Сейчас Степан Николаевич нащупал «новую слабость» Кости и, пользуясь каждым удобным случаем, добродушно-язвительно улыбаясь, всячески «высмеивал» его затею.

— Тэк-с, тэк-с, тэк-с… — начинал он, входя в кабинет и привычно на ходу закручивая папиросу. — Тэк-с, значит, новое увлечение?

— Значит — новое увлечение… — уклонялся от спора Костя.

— Значит — «эндокринология»? — скандировал старик.

— Значит — эндокринология.

— «Инте-ре-сней-шая область»?

— Интереснейшая область.

— «Открывающая безграничные перспективы перед молодым врачом?»

— Совершенно точно.

Степан Николаевич саркастически цитировал слова Кости, сказанные им накануне в кругу товарищей. И сейчас Костя отделывался шутливо-лаконичными фразами. Но старик напористо донимал его хитрыми вопросами и невольно вовлекал в спор.

— А то, что эта область — «темна вода во облацех», — вас не расхолаживает?

— Наоборот, именно это и привлекает. Надо работать, искать, находить!

— А то, что задолго до вас люди гораздо талантливее и умнее вас работали, искали и все-таки не находили, — тоже не страшно?

— Нисколько. Во-первых, много, очень много находили, а во-вторых, еще больше можно и должно найти.

— Подумаешь, какой Колумб нашелся.

— Зачем Колумб? — обидно смеялся Костя. — Вы путаете, он не занимался медициной. Пирогов, Боткин, Сеченов, Мечников, Павлов! Вот какие имена меня волнуют, вот кто меня влечет.

— Павлов?..

— Да, Павлов.

Степан Николаевич даже привскочил. Лицо его побледнело от гнева.

— Вы щенок! — внезапно вырвалось у него.

— Что?.. — вспыхнул оскорбленный Костя. — Что вы сказали? Повторите!

— Пожалуйста: щенок!

Костя вскочил. Лицо его стало зелено-бледным, губы дрожали. Он потемневшими глазами смотрел на ненавистного старика.

— Я щенок? — переспросил Костя. — Но разве это так уж плохо? Вы ненавидите молодых клиницистов потому, что сами ленивы и равнодушны! За тридцать лет вы ничего не смогли сделать и думаете, что никто не сможет? Сможем, сделаем! Увидите! А не вы — так другие увидят!

С бледным от злости лицом, с глазами, в которых сверкали зеленые и золотые точки, Костя постоял мгновение, потом схватил со стола папку с историями болезней и, резко рванув тяжелую дверь, стремительно вышел в коридор.

 

V

Поздно наступившая осень была сухой и солнечной. В садах и аллеях медленно опадали последние желтые листья и, долго кружась в воздухе, нехотя опускались и покорно ложились по краям дорожки.

Костя, страстно любивший такие дни, выйдя и) клиники, пошел вдоль знакомого проспекта. Тягостное чувство досады за непоправимую грубость сейчас заметно смягчилось.

Он старался отстраниться от случившегося, забыть о тяжелом инциденте, но мысли и чувства у него путались.

«Как хорош Ленинград в такие дни… — думал он. — Чудесная осень… Жаль, что это произошло… Зачем я вступил с ним в спор? Зачем я не сдержал себя? Надо забыть об этом, думать о другом… О Лене. За целый день я ни разу не позвонил ей. Сейчас позвоню. Пойдем вместе гулять. Надо рассказать об этой истории. Ведь он старый человек, старый врач. Когда я родился, он уже семь лет был врачом. Семь лет подавал профессору галоши… Оставалось еще восемь… Фу, какая чепуха лезет в голову… Зачем я думаю об этом? Надо переключиться на другое…»
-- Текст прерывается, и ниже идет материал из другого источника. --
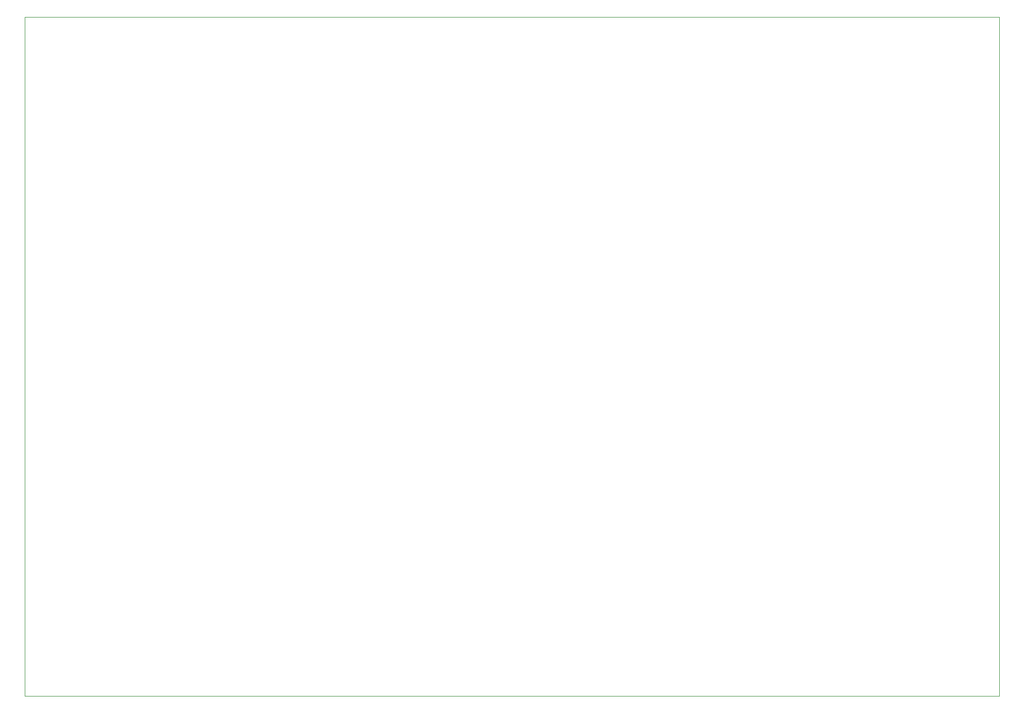
<source format=gbr>
%TF.GenerationSoftware,KiCad,Pcbnew,(5.1.9)-1*%
%TF.CreationDate,2021-05-13T14:47:52+02:00*%
%TF.ProjectId,AR2ISS_AntCTL_HW,41523249-5353-45f4-916e-7443544c5f48,rev?*%
%TF.SameCoordinates,PX2625a00PY8f0d180*%
%TF.FileFunction,Profile,NP*%
%FSLAX46Y46*%
G04 Gerber Fmt 4.6, Leading zero omitted, Abs format (unit mm)*
G04 Created by KiCad (PCBNEW (5.1.9)-1) date 2021-05-13 14:47:52*
%MOMM*%
%LPD*%
G01*
G04 APERTURE LIST*
%TA.AperFunction,Profile*%
%ADD10C,0.050000*%
%TD*%
G04 APERTURE END LIST*
D10*
X160000000Y111500000D02*
X160000000Y0D01*
X0Y0D02*
X0Y111500000D01*
X160000000Y111500000D02*
X0Y111500000D01*
X0Y0D02*
X160000000Y0D01*
M02*

</source>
Но о чем бы Костя ни думал, мысль упрямо возвращалась все к тому же. Вспоминалось лицо Степана Николаевича, его вначале свирепый, потом растерянный вид.

«Зачем он бросил это злое слово, зачем понадобилось оскорбить меня? — упорно думал Костя. — Если бы не это оскорбление, разве мог бы я так огорчить старика? Надо просить прощения… Я виноват, и я извинюсь».

Он решил написать письмо Степану Николаевичу и, приняв это решение, стал спокойнее, будто примирение уже состоялось. Последней мыслью, окончательно его умиротворившей, было решение уйти из отделения Степана Николаевича, то самое решение, из-за которого весь сыр-бор и загорелся. В клинике было самостоятельное отделение болезней эндокринной системы, и Костя решил перейти туда. «Может быть, он на это и рассердился? — подумал Костя. — Это вполне возможно. Ведь он прекрасный врач, и любит свое дело, и стоит горой за свое отделение».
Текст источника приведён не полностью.